KUALA LUMPUR: Malaysian palm oil futures fell more than 2% on Thursday to hit their lowest in nearly two months, as concerns about the Omicron coronavirus variant and its impact overshadowed an industry forecast of lower November output.
The benchmark palm oil contract for February delivery on the Bursa Malaysia Derivatives Exchange slid 99 ringgit, or 2.11%, to 4,585 ringgit ($1,085.72) a tonne in early trade, hitting its lowest since Oct. 4.
Heavily mutated Omicron is rapidly becoming the dominant variant of the coronavirus in South Africa less than four weeks after it was first detected there, and the United States on Wednesday became the latest country to identify an Omicron case within its borders.
The Southern Peninsula Palm Oil Millers’ Association (SPPOMA) estimated November production fell 6.8% from the month before, traders said on Wednesday.

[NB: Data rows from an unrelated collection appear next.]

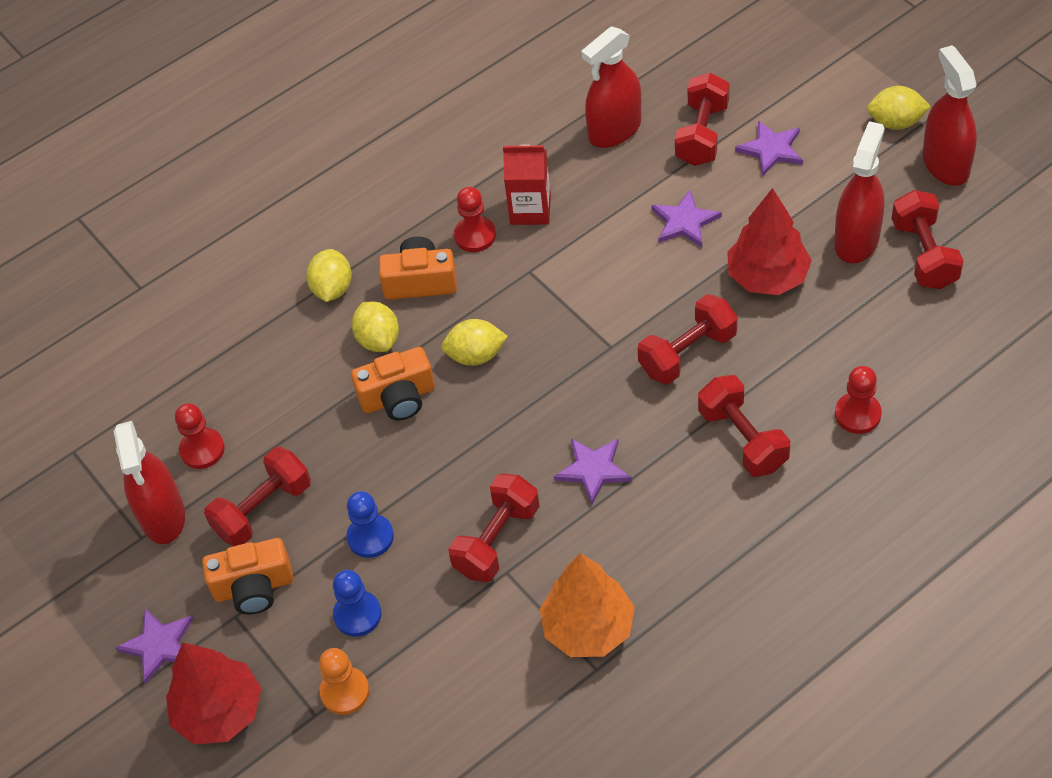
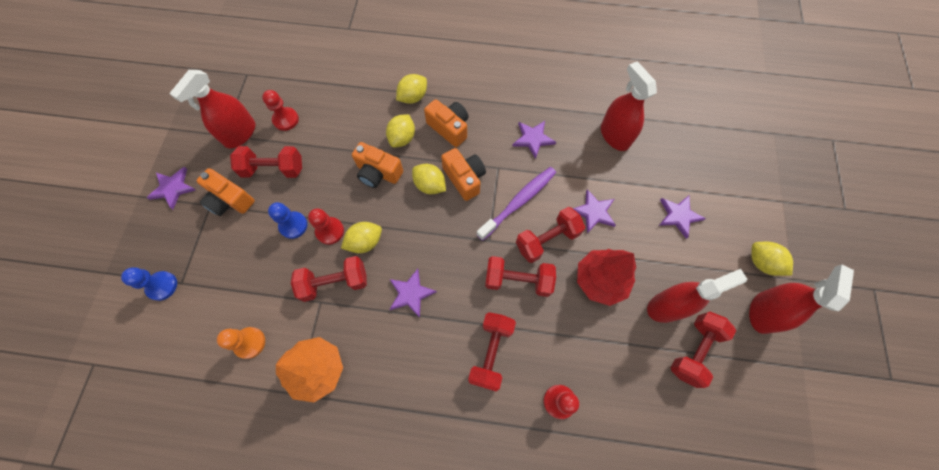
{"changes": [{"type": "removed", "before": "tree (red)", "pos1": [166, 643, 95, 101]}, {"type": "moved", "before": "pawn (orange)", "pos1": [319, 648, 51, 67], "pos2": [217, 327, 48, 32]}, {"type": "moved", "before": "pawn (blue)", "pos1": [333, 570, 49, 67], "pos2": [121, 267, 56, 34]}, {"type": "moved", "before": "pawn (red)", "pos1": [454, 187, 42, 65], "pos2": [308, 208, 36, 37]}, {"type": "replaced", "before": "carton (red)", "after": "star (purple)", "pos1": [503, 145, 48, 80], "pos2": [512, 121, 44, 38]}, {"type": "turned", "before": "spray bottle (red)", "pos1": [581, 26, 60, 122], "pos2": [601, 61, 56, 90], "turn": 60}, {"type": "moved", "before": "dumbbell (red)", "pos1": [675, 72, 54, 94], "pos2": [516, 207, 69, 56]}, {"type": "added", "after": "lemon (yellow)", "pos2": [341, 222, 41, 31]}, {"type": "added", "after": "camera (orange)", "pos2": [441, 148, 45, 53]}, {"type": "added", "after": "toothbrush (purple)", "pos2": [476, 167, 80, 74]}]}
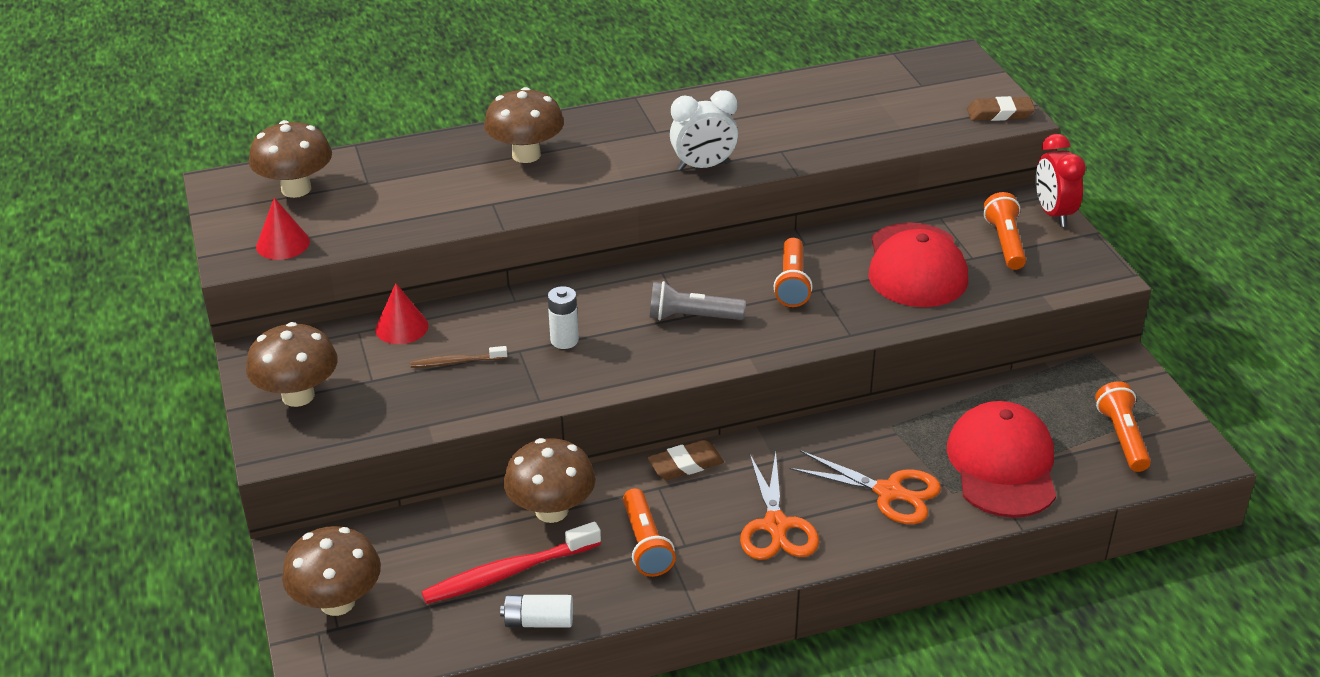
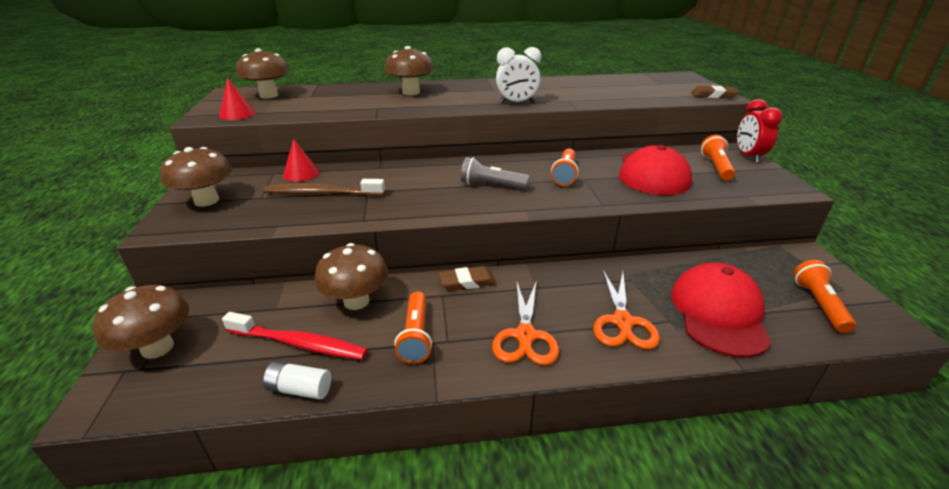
{"changes": [{"type": "resized", "before": "toothbrush (brown)", "pos1": [410, 346, 98, 22], "pos2": [264, 179, 121, 17], "scale": 1.79}, {"type": "turned", "before": "toothbrush (red)", "pos1": [421, 522, 180, 82], "pos2": [222, 312, 146, 48], "turn": -150}, {"type": "removed", "before": "battery (white)", "pos1": [548, 286, 31, 63]}, {"type": "turned", "before": "scissors (orange)", "pos1": [790, 450, 151, 74], "pos2": [593, 270, 67, 80], "turn": 60}]}
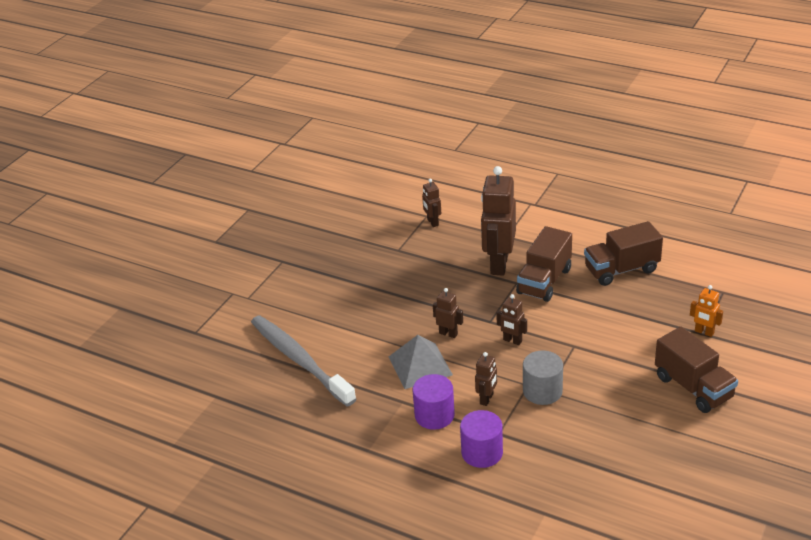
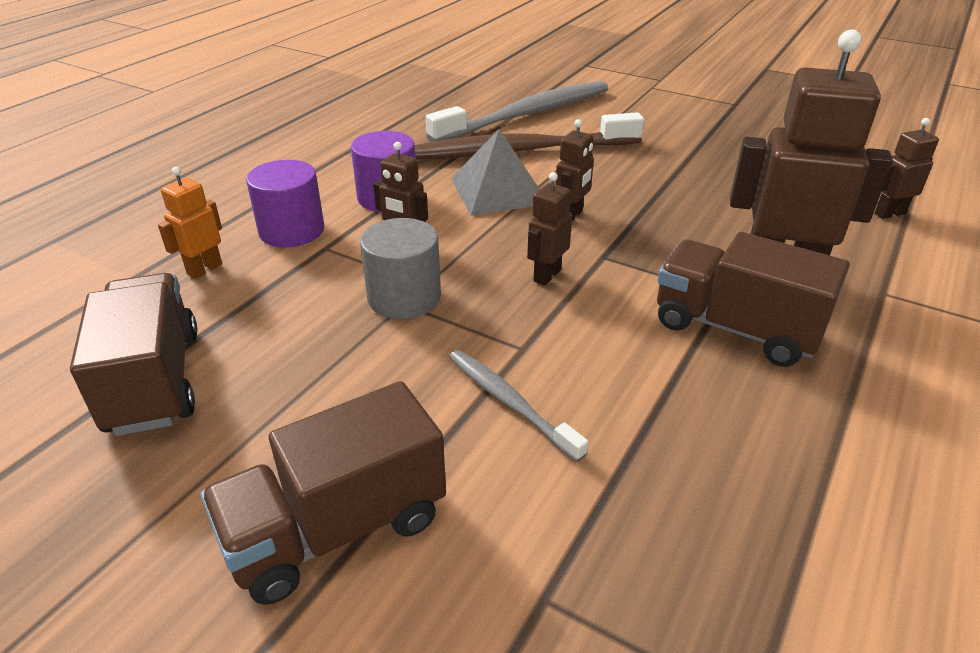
{"changes": [{"type": "moved", "before": "truck (brown)", "pos1": [584, 221, 79, 65], "pos2": [70, 273, 128, 163]}, {"type": "moved", "before": "robot (orange)", "pos1": [690, 285, 33, 52], "pos2": [158, 167, 64, 112]}, {"type": "added", "after": "toothbrush (brown)", "pos2": [415, 112, 229, 48]}, {"type": "added", "after": "toothbrush (grey)", "pos2": [449, 350, 139, 112]}]}
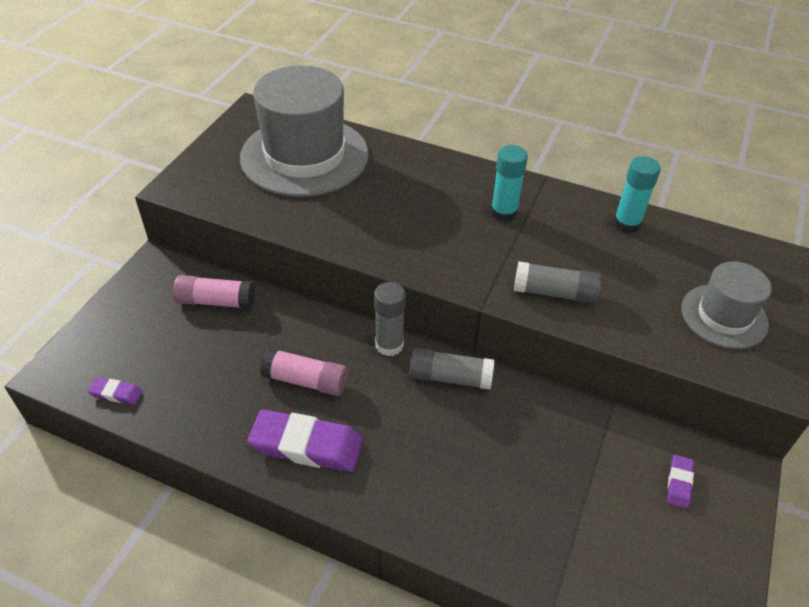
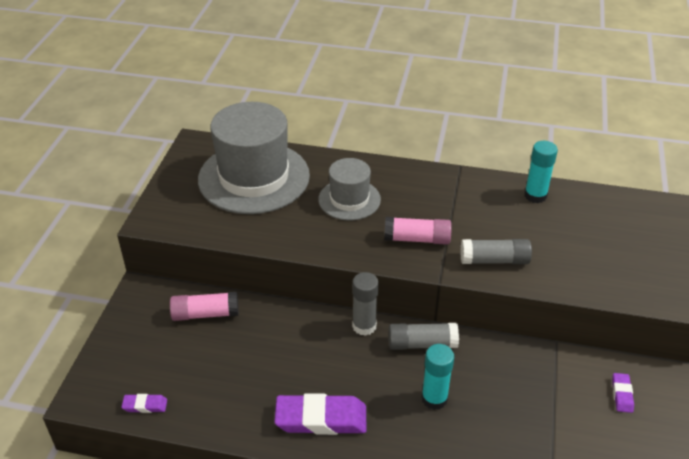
{"changes": [{"type": "moved", "before": "glue stick (pink)", "pos1": [260, 348, 88, 48], "pos2": [384, 217, 68, 28]}, {"type": "moved", "before": "glue stick (turquoise)", "pos1": [491, 145, 37, 77], "pos2": [421, 344, 33, 66]}, {"type": "moved", "before": "hat (grey)", "pos1": [681, 262, 91, 87], "pos2": [318, 158, 63, 62]}]}
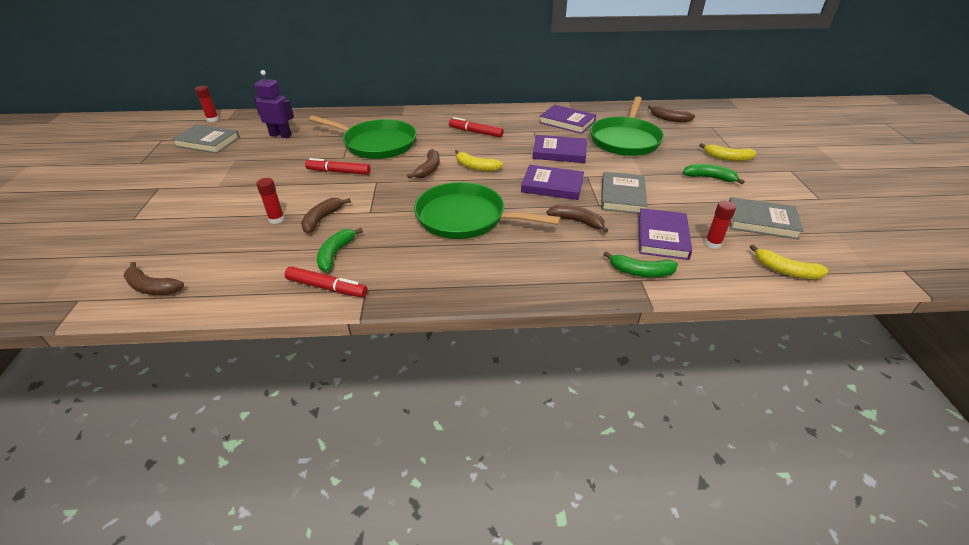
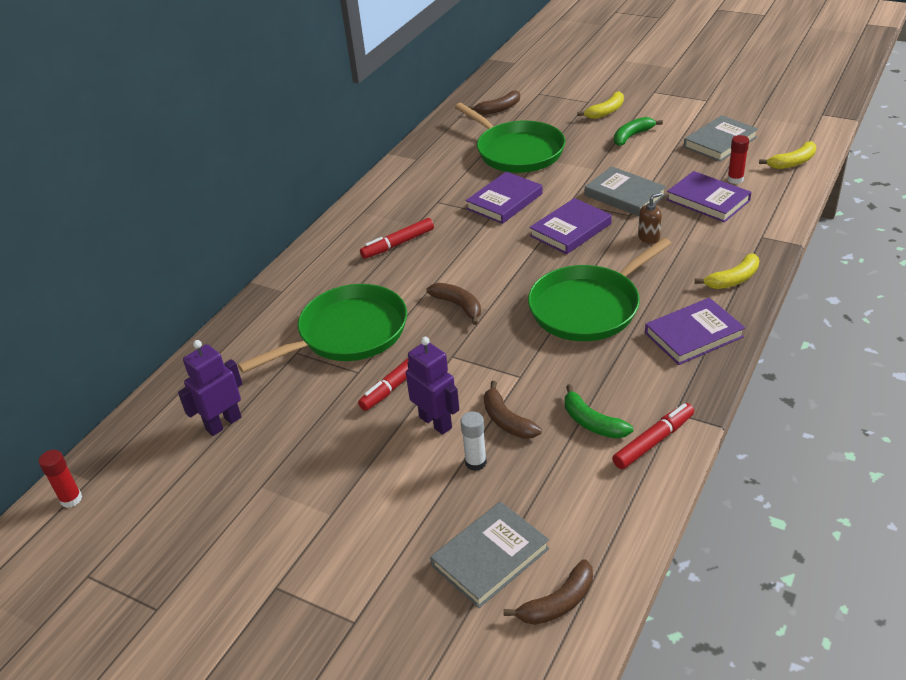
{"changes": [{"type": "moved", "before": "book (grey)", "pos1": [172, 124, 68, 29], "pos2": [430, 502, 119, 106]}, {"type": "recoloured", "before": "glue stick (red)", "after": "glue stick (white)", "pos1": [256, 178, 29, 46], "pos2": [461, 411, 26, 60]}, {"type": "moved", "before": "banana (yellow)", "pos1": [455, 150, 48, 21], "pos2": [695, 253, 64, 36]}, {"type": "moved", "before": "book (purple)", "pos1": [539, 105, 57, 29], "pos2": [645, 298, 100, 67]}, {"type": "replaced", "before": "banana (brown)", "after": "soap dispenser (brown)", "pos1": [546, 205, 63, 28], "pos2": [638, 192, 24, 52]}, {"type": "removed", "before": "banana (green)", "pos1": [603, 251, 75, 26]}, {"type": "added", "after": "robot (purple)", "pos2": [406, 337, 54, 98]}]}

Top producer Indonesia will need to increase the bio-content of its palm oil-based biodiesel to 40% by 2024 or risk missing its renewable energy targets, a senior official said on Wednesday.
Dalian’s most-active soyoil contract fell 0.6%, while its palm oil contract eased 0.5%. Soyoil prices on the Chicago Board of Trade were down 0.6%.
Palm oil is affected by price movements in related oils as they compete for a share in the global vegetable oils market.
Palm oil may resume its drop towards 4,555 ringgit per tonne, as its consolidation around a support at 4,676 ringgit may have completed, Reuters technical analyst Wang Tao said.